Well yes, in that case, you're (@shotsky) doing MUCH more than editing an ebook. Let's face it: combining everything into a single html file (when it wasn't in a single html file to begin with) is going to be a fairly involved process no matter how you go about it. IDs that used to be unique, might not be unique any more; all links will need to be adjusted--IDs may need to be created to accommodate url fragments in those adjusted links; styles/css will need to be combined and/or edited. There's a lot to do for an automated tool to keep stuff valid (even if you don't need it all to be technically valid).
Quote:
The problem with using Calibre to make an htmlz file, which DOES put all the files into a single html file, is that it renames classes and elements in an unexpected manner, which causes the original meaning of the text that followes to be lost.
|
That's just it, though. It's not in an "unexpected manner" if you think about it. All those things I mentioned above are WHY those changes have to happen--so that it will "work" for every case thrown at it. Also keep in mind that you're still talking about a "conversion" not an edit.

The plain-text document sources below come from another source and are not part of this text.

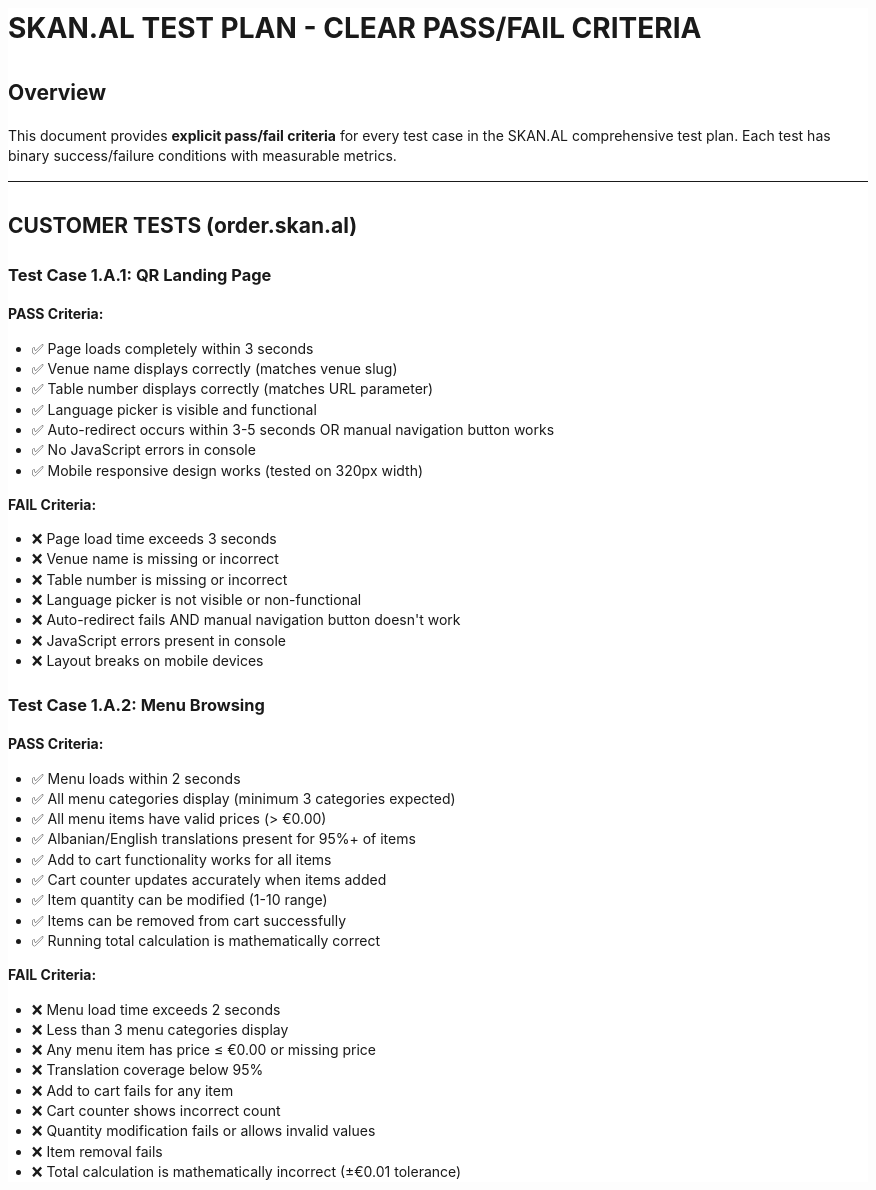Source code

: # SKAN.AL TEST PLAN - CLEAR PASS/FAIL CRITERIA

## Overview

This document provides **explicit pass/fail criteria** for every test case in the SKAN.AL comprehensive test plan. Each test has binary success/failure conditions with measurable metrics.

---

## CUSTOMER TESTS (order.skan.al)

### Test Case 1.A.1: QR Landing Page

**PASS Criteria:**
- ✅ Page loads completely within 3 seconds
- ✅ Venue name displays correctly (matches venue slug)
- ✅ Table number displays correctly (matches URL parameter)
- ✅ Language picker is visible and functional
- ✅ Auto-redirect occurs within 3-5 seconds OR manual navigation button works
- ✅ No JavaScript errors in console
- ✅ Mobile responsive design works (tested on 320px width)

**FAIL Criteria:**
- ❌ Page load time exceeds 3 seconds
- ❌ Venue name is missing or incorrect
- ❌ Table number is missing or incorrect
- ❌ Language picker is not visible or non-functional
- ❌ Auto-redirect fails AND manual navigation button doesn't work
- ❌ JavaScript errors present in console
- ❌ Layout breaks on mobile devices

### Test Case 1.A.2: Menu Browsing

**PASS Criteria:**
- ✅ Menu loads within 2 seconds
- ✅ All menu categories display (minimum 3 categories expected)
- ✅ All menu items have valid prices (> €0.00)
- ✅ Albanian/English translations present for 95%+ of items
- ✅ Add to cart functionality works for all items
- ✅ Cart counter updates accurately when items added
- ✅ Item quantity can be modified (1-10 range)
- ✅ Items can be removed from cart successfully
- ✅ Running total calculation is mathematically correct

**FAIL Criteria:**
- ❌ Menu load time exceeds 2 seconds
- ❌ Less than 3 menu categories display
- ❌ Any menu item has price ≤ €0.00 or missing price
- ❌ Translation coverage below 95%
- ❌ Add to cart fails for any item
- ❌ Cart counter shows incorrect count
- ❌ Quantity modification fails or allows invalid values
- ❌ Item removal fails
- ❌ Total calculation is mathematically incorrect (±€0.01 tolerance)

I'm afraid that in your case, manually merging files is probably always going to be the "best" approach (even if it is the most tedious). As soon as you look to automate portions of your process, you're going to have to sacrifice control of the output. That part never changes.
If your ultimate goal is to extract all the text, I would seriously suggest finding a way to do so that doesn't involve combining all html files into one file as the very first step.